Pazifismus und Realpolitik
keine anderen Standards 
 
von Sven Redaktion am 7.Oct.2002 11:46 

Hallo Martin010,

"andere Standards" gegenüber der praktischen Politik mögen für den wissenschaftlichen Diskurs gelten, weil Wissenschaft weniger von Zustimmung abhängt als die Politik, die ihre Legitimation überwiegend aus Zustimmung abzuleiten hat und weniger aus "falsch" und "richtig".
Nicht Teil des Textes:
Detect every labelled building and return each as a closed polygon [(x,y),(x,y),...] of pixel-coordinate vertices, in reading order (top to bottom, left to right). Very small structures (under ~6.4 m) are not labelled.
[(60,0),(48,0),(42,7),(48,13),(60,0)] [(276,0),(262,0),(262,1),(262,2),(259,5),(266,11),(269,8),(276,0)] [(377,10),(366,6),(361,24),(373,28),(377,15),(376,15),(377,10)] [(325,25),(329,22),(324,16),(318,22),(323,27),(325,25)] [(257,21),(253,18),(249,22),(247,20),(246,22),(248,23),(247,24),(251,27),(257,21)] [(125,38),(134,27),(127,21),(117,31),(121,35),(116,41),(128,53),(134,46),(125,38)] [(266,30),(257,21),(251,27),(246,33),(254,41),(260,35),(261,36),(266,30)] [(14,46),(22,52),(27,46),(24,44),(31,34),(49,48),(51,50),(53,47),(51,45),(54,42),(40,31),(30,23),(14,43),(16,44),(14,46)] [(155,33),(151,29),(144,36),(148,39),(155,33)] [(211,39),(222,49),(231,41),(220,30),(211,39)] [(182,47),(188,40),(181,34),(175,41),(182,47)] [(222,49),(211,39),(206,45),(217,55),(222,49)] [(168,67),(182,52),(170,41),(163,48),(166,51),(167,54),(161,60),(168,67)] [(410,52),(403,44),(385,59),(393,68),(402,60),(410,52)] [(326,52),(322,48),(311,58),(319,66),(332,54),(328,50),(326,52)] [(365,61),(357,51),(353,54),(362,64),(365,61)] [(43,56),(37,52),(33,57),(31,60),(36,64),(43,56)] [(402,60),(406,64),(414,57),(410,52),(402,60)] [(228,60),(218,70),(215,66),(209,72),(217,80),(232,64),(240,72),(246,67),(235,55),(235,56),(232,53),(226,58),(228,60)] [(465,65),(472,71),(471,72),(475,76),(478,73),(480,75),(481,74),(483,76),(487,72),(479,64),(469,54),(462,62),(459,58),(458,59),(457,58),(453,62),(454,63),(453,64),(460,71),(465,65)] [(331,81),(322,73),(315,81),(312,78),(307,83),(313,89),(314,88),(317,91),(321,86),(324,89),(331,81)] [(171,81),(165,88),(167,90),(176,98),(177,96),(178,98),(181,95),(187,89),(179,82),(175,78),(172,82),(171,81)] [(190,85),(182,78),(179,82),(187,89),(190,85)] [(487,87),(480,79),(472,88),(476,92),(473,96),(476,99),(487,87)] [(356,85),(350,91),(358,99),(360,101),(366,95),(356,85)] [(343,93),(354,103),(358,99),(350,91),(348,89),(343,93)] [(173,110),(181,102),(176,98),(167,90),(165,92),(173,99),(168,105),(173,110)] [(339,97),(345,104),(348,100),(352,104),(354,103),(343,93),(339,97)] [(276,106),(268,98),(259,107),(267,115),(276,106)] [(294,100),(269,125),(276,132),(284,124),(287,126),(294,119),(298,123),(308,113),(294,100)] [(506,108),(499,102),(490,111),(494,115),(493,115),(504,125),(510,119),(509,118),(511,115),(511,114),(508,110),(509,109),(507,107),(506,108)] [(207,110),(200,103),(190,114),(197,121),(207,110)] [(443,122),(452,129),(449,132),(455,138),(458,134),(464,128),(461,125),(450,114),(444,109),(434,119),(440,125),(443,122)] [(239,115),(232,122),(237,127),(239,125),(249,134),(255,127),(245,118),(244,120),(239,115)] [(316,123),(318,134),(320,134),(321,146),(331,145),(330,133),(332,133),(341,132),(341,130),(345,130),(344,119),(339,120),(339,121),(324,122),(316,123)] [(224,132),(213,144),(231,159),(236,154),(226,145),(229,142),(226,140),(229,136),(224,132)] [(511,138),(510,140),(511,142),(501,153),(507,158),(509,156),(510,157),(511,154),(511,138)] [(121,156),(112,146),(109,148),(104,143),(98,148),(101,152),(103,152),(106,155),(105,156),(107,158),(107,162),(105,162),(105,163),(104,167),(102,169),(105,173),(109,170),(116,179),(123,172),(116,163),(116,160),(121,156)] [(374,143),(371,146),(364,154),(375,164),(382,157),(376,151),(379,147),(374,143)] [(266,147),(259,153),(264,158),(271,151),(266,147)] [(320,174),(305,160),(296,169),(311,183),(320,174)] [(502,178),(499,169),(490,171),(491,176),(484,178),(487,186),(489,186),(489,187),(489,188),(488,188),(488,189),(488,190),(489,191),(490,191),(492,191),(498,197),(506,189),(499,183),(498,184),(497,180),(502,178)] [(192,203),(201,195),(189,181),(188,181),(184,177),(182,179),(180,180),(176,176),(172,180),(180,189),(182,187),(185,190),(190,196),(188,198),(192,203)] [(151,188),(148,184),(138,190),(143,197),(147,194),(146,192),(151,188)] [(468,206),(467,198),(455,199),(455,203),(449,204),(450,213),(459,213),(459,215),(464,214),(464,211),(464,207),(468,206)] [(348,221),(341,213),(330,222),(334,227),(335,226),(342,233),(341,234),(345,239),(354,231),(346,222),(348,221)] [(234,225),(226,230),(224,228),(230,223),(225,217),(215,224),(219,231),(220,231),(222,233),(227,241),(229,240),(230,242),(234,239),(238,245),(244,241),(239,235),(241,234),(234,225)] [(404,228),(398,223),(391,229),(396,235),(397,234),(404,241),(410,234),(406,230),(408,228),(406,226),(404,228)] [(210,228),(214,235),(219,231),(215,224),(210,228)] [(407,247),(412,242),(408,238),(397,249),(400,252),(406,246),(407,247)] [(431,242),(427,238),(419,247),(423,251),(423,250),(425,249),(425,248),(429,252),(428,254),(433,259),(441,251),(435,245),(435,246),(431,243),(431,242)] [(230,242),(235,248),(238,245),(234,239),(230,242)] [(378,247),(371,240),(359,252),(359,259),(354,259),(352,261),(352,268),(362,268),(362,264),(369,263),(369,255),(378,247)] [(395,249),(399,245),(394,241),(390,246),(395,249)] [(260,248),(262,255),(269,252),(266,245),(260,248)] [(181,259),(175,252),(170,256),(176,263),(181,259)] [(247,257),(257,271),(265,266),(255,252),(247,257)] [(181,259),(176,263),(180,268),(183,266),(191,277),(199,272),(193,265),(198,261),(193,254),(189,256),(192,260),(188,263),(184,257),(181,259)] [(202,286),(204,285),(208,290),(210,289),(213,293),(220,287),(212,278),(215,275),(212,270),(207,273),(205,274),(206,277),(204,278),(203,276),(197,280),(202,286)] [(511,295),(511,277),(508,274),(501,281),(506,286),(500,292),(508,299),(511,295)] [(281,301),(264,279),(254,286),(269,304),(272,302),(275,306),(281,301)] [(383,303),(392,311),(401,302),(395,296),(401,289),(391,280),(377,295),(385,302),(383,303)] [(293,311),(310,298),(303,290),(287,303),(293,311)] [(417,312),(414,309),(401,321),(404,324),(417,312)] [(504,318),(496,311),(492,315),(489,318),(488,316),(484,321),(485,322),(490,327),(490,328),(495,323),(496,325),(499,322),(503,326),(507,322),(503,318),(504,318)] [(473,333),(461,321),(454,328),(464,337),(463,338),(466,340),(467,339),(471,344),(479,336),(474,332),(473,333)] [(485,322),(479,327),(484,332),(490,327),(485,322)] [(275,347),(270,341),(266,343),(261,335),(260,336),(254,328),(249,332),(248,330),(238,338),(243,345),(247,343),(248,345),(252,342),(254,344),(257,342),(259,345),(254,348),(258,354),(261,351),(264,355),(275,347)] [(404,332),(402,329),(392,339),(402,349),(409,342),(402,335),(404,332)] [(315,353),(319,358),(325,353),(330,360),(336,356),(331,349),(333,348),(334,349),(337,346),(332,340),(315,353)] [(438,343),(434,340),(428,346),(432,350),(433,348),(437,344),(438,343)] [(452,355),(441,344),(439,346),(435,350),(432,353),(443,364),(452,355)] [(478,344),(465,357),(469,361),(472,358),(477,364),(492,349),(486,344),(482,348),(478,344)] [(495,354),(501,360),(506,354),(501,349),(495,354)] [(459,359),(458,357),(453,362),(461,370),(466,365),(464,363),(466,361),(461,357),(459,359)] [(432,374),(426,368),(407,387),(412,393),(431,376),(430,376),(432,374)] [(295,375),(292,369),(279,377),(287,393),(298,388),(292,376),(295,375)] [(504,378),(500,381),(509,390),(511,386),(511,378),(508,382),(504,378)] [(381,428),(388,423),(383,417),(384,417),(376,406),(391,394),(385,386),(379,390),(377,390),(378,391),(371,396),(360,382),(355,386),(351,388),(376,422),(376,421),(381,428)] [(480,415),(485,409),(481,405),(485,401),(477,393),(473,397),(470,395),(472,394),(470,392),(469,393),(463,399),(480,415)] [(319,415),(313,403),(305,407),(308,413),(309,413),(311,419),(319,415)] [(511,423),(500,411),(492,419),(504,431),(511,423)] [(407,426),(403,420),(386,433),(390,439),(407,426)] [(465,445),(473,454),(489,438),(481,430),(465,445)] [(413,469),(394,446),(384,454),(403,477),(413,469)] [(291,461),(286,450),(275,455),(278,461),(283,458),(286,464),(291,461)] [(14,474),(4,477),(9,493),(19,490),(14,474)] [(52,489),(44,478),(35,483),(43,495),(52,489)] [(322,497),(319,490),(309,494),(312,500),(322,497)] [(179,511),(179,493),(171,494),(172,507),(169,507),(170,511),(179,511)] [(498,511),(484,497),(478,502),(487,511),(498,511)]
Die Standards aus politischen Zielvorstellungen und Methoden können einander jedoch nicht widersprechen, ohne als Unvermögen, Opportunismus oder Betrug erkennbar zu werden.

Pazifismus stellte ich in einem anderen Posting als etwas dar, was kein Alles sei, sondern als eigenständiger Teil oder auch als Reaktion in verschiedenartigen Anschauungen.

Zudem dürfte die "Meditation" für den Pazifismus kaum typischer als die Gebetsmühlen kriegstreiberischer Gegenkonzepte sein.

Im Streit ist mir nicht, ob entweder Pazifismus oder aber militärindustrieller Komplex die Politik zu bestimmen drohen, denn beides ist zur Zeit von untergeordneter Bedeutung.

Vielmehr geht es um "aktuelle" Machbarkeiten und die zu erwartenden Wirkungen daraus:

Alleingänge einzelner Staaten ohne oder sogar gegen die UNO würden zur Verwahrlosung internationaler Politik beitragen. Wenn sich die US-Regierung für diesen Weg entscheiden, dann provoziert sie ohne jeden Zweifel, dass Amerikanismus und Antiamerikanismus zum Hauptwiderspruch werden.

Diese selbst für die USA Entwicklung fatale ist nur dadurch umzukehren, dass die USA ihre Supermacht in den Dienst der UN stellen und nicht umgekehrt die UN in die Legitimationsreihe für Eigenmächtigkeiten drängen.

Es geht mir also gerade nicht darum, dass man aus beispielsweise Saddam Hussein einen Jesus herbeizubeten habe, sondern darum, dass jegliches Handeln gegen "Schurken" einwandfreier Legitimation bedarf.

Eine UNO ohne Durchsetzungsmittel ist für keinen "Schurken" Veranlassung für irgendetwas.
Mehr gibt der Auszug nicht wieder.